La respuesta de la industria ante estos cuestionamientos es que Chile posee estándares de cumplimiento comparables o superiores a otros países productores, a lo que agrega que la proteína del salmón tiene una huella de carbono muy inferior a la de otras fuentes alternativas, como el pollo (algunos estudios lo desmienten para este caso), el cerdo o el vacuno. Lo que esta aseveración omite es que la huella de carbono es una de muchas posibles dimensiones del impacto ambiental. Ante esto, la industria retruca que no existe evidencia científica que establezca una relación causal entre la producción y varios de los impactos que se le achacan.

Aunque esto último es cierto, la falta de evidencia se debe a la débil regulación estatal, que no realizó líneas de base al momento de instalarse la industria, y que tampoco las exige en la evaluación ambiental de los proyectos de acuicultura.

Si bien la industria, a partir de la crisis del virus ISA, ha mejorado sus estándares sanitarios, no ha ocurrido lo mismo en términos ambientales, donde aún hay mucho por hacer, por corregir. Hoy, existen proyectos con organizaciones internacionales y esfuerzos público-privados con el fin de aminorar el uso de antibióticos, que muestran resultados esperanzadores, pero la depredación del mar por parte de la actividad no está siendo suficientemente abordada por los productores ni tampoco por el Estado en cuanto a regulación, control y fiscalización.

Los centros de cultivo producen residuos orgánicos a partir de alimento y excreciones de los peces que van a parar al fondo acuático, evitando el nacimiento de algas que oxigenan el agua y que permiten, además, todo el ciclo de vida al interior de los cuerpos de agua. Esto es especialmente nocivo en fiordos o estuarios que no tienen tantas corrientes como el mar abierto, y cuyas condiciones las hacen ideales para esta actividad.

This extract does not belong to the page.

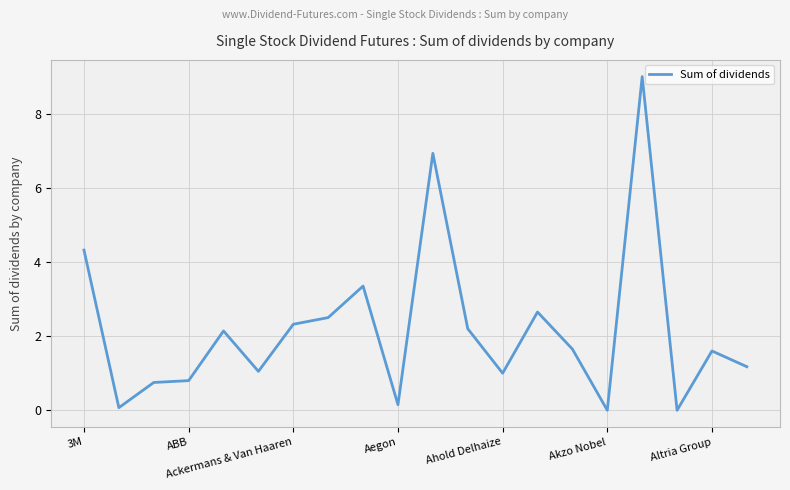

Does the chart have visible grid lines?

Yes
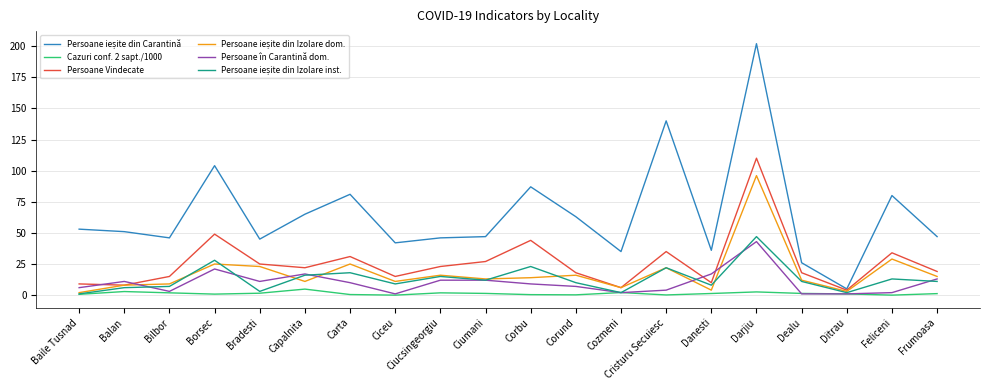

At which category is the sum across all series the highest?

Darjiu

El intenso lobby que esta industria ha levantado en distintos casos –como su oposición al proyecto que prohibía nuevas concesiones en áreas protegidas o el que empuja ahora una reforma de la Ley Lafkenche–, da cuenta de las limitaciones que tiene el Estado para ejercer el rol que le corresponde frente a ella. Por mientras, pareciera que las esperanzas de disfrutar de una Patagonia prístina para esta generación y las que siguen, está puesta en la responsabilidad de los consumidores en los mercados de exportación.